§ Aim of the task
Reproduce the blog excerpt word for word from "It's the Entry" up to and including "can't be bad.".

§ Passage
BEGIN
The last two take care of the last of my general education requirements.

My study abroad application is in. Now I wait until March to find out if I'm accepted or not.

I'm busy with finals, so I'm not sure how much I'll be posting until the end of the week. Next week I have two finals on Friday and a paper due by Saturday, but the beginning of the week I'll have no class and no tests.

Tuesday, December 04, 2007

My namesday

It's the Entry of the Theotokos into the temple and therefore my namesday. My parents gave me a beautiful woven bookmark with an icon of the Theotokos on it.

I've always liked my namesday because it's a quiet and tender kind of feast.

Saturday, December 01, 2007

November Reading List

The Amber Spyglass--Philip Pullman: Probably my least favorite out of the three books. I feel that it's too preachy and unequivocal to be a good story. It also seems to me that Pullman's language is much flatter and less interesting in this one.

The Farthest Shore--Ursula LeGuin: One of the Earthsea series. It was probably my least favorite out of all of them, although I love Lebbannen. I would still re-read it, and it's Ursula LeGuin, so it can't be bad.

Don't Let Me Be Lonely--Claudia Rankine: For my poetry class. A beautiful set of poems. I think there are a few parts that would be disturbing for some, so tread carefully if you object to violence.

Tehanu--Ursula LeGuin: I like this book overall, although LeGuin becomes very explicitly feminist and there is a little, um, interesting bit at the end. But overall, a very satisfactory finish to the Earthsea series.

The Good Thief--Marie Howe: Another book of poetry. Very beautiful poems, although pretty explicit in places, so I can't just recommend it.

A Man Lay Dead--Ngaio Marsh: A re-read. I love Inspector Alleyn.
END
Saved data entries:
BEGIN
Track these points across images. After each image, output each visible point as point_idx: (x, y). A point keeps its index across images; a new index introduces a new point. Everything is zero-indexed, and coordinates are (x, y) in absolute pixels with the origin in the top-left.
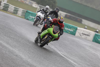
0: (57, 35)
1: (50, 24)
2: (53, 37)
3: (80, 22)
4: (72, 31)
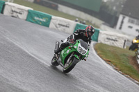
4: (45, 21)
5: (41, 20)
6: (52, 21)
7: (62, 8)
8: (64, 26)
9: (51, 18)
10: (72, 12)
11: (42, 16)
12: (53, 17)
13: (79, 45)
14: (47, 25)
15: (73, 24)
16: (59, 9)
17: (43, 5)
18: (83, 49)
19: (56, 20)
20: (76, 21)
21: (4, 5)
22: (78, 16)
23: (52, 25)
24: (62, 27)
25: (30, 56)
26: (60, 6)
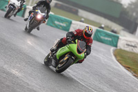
0: (82, 55)
1: (72, 37)
2: (76, 58)
3: (76, 13)
4: (65, 25)
5: (61, 24)
6: (72, 25)
7: (82, 13)
9: (71, 23)
10: (92, 17)
11: (62, 21)
12: (73, 22)
16: (79, 14)
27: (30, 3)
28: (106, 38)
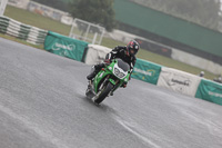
4: (150, 74)
5: (144, 72)
6: (162, 74)
7: (178, 54)
8: (180, 83)
9: (160, 70)
10: (194, 60)
11: (146, 67)
12: (164, 69)
13: (116, 65)
14: (153, 81)
15: (195, 79)
16: (174, 56)
17: (148, 49)
18: (121, 71)
19: (168, 73)
20: (201, 75)
21: (86, 49)
22: (203, 67)
23: (161, 81)
24: (178, 85)
25: (127, 131)
26: (174, 50)
27: (94, 40)
28: (217, 95)
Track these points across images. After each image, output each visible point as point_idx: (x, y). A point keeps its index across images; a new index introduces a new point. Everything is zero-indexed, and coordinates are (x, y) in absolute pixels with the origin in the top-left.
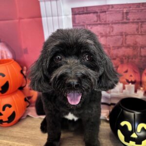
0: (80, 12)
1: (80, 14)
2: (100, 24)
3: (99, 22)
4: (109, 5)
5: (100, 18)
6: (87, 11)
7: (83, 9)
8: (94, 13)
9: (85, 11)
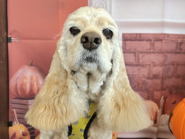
0: (132, 38)
1: (131, 40)
2: (153, 53)
3: (152, 50)
4: (165, 34)
5: (153, 46)
6: (140, 37)
7: (135, 36)
8: (148, 40)
9: (138, 38)
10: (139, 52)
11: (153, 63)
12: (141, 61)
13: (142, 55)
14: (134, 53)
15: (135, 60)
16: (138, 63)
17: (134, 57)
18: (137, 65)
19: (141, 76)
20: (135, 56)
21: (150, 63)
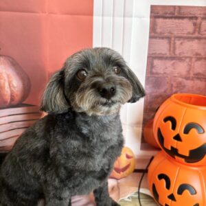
1: (165, 18)
2: (198, 38)
3: (196, 35)
5: (200, 28)
6: (179, 13)
7: (172, 10)
8: (191, 18)
9: (177, 13)
10: (176, 37)
11: (197, 54)
12: (177, 52)
13: (180, 42)
14: (169, 38)
15: (170, 50)
16: (173, 55)
17: (168, 46)
18: (172, 58)
19: (176, 75)
20: (170, 43)
21: (191, 55)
END
§ Task output
It's the Entry of the Theotokos into the temple and therefore my namesday. My parents gave me a beautiful woven bookmark with an icon of the Theotokos on it.

I've always liked my namesday because it's a quiet and tender kind of feast.

Saturday, December 01, 2007

November Reading List

The Amber Spyglass--Philip Pullman: Probably my least favorite out of the three books. I feel that it's too preachy and unequivocal to be a good story. It also seems to me that Pullman's language is much flatter and less interesting in this one.

The Farthest Shore--Ursula LeGuin: One of the Earthsea series. It was probably my least favorite out of all of them, although I love Lebbannen. I would still re-read it, and it's Ursula LeGuin, so it can't be bad.